Jonathon explained what constitutes content on Facebook (not just user-generated content), talked us through how Facebook is seeking to hone the messages it gives to its users, the facilities it provides and the context within which it operates. I would have to say that my experience of how Facebook implements these principles doesn’t always match Jonathon’s lofty ideals, but I do accept he is intent on improving that situation.
Ultimately, what I took away from this presentation was the need for those of us who shape what the web is to accept the responsibility for understanding how people use what we build, what they want to be able to do with it and why any of this matters.
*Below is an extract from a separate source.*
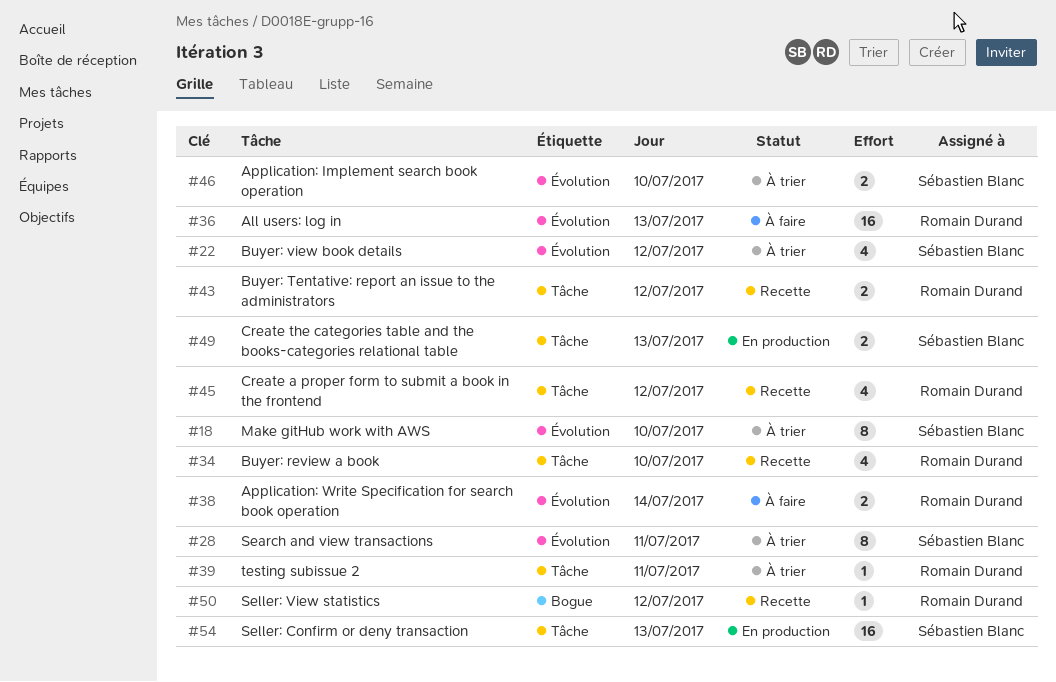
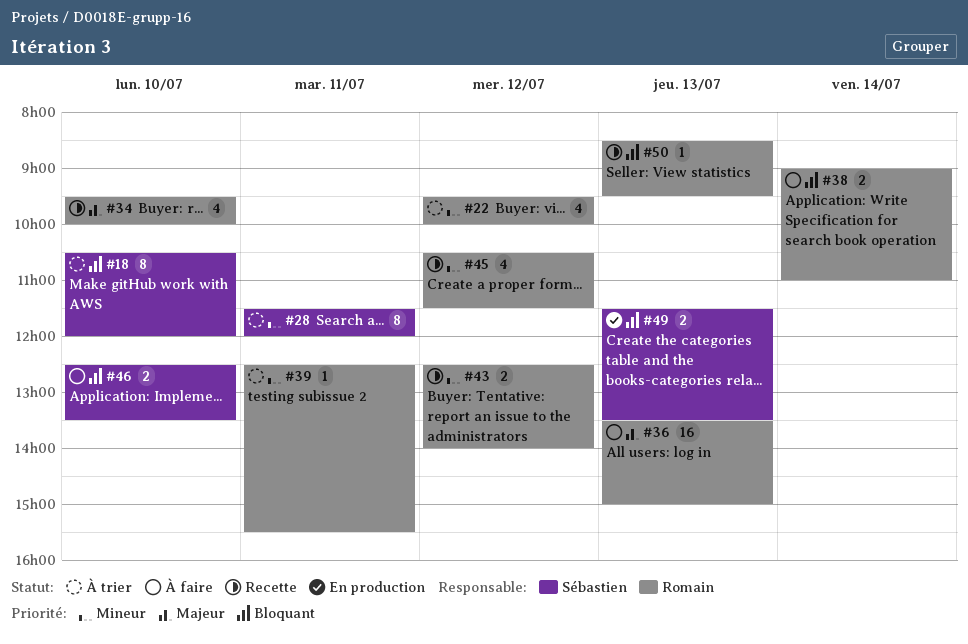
#22, owner: Sébastien Blanc -> Romain Durand
#46, status: À trier -> À faire
#50, day: Jul 12 -> Jul 13
#54: present -> none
I was deeply impressed by his repeated emphasis on us all developing and maintaining empathy with our end users.
Doug Bowman: A voice for everyone
This was, for me, a bellwether presentation (a bellwether is a sheep that wears a bell so that other sheep will follow, keeping the flock together).
Back in 2004, at the Web Essentials conference that would evolve into Web Directions within a couple of years, Doug Bowman was the speaker I was most excited about. The man who invented Sliding Doors! Dave Shea of CSS Zen Garden had been on stage hand coding in front of a live audience, Russ Weakley showed how to make images responsive (although I don’t think that term was used), while Joe Clark, Bruce Maguire and Roger Hudson ensured that accessibility was embedded as part of any standards-based approach to web design. What revelations would Doug bring to the stage?
What he spoke about in 2004 was social responsibility. As leaders and implementers of a tech revolution revolving around the internet, it was up to us to keep the focus on usefulness and relevance to the end users, the people who would use this Web. Maybe there were some there that day who were disappointed that we didn’t get a bunch of technical tips, but I nearly cried to hear this man talk about why what we were doing was important, and how we could and should let ourselves be informed by real world concerns.
So, in 2014, what would Doug – who had in the intervening time worked with Google, Blogger, Adaptive Path and more, and had been Creative Director with Twitter (!) for the past five years – bring to the Web Directions stage?
Well, this time he did make me cry.
He spoke of the human value of Twitter, of its unique position in our lives – not as technical wonder, but as way of connecting people. He gave examples of how ordinary people could connect with their idols, how service providers and product vendors could connect with their customers, how negative feedback could become positive through direct communication, how a journalist imprisoned in a foreign country could be given hope and support, how a young girl could lead a worldwide campaign to stop child slavery.
Oh yeah, I cried. And I smiled to think that, yes, I’m a part of what makes that happen.
This is what I go to conferences for. Not the techy tips and tricks (although I’ll happily take those on board), not to find out which app will take off next, not to see which web venture has made it big.
The web – and our work – is pointless if it’s not about people. Empathy. Connectedness. Experience. Usability. Strategy. A better world.
I’m told that Web Directions never sets out to follow a specific theme, they just look for speakers who touch on current topics in our industry. This year, the conference (or, at least, the Production track) was overwhelmingly about context. Each presenter spoke about the “why” of what they (and we) do, and how this must inform the “what” and the “how”. There is a big picture, and it requires us to accept responsibility for what we do, and to push ourselves to be in the service of our clients and our end users.
I wish I’d been able to see all the speakers (and I haven’t even mentioned the Engineering track – a whole nother kettle of code), but I certainly didn’t leave WD14 empty-handed, or empty-brained. I’m not sure I could have packed much more in.
Thank you, Maxine. Thank you, John. Thank you, Web Directions.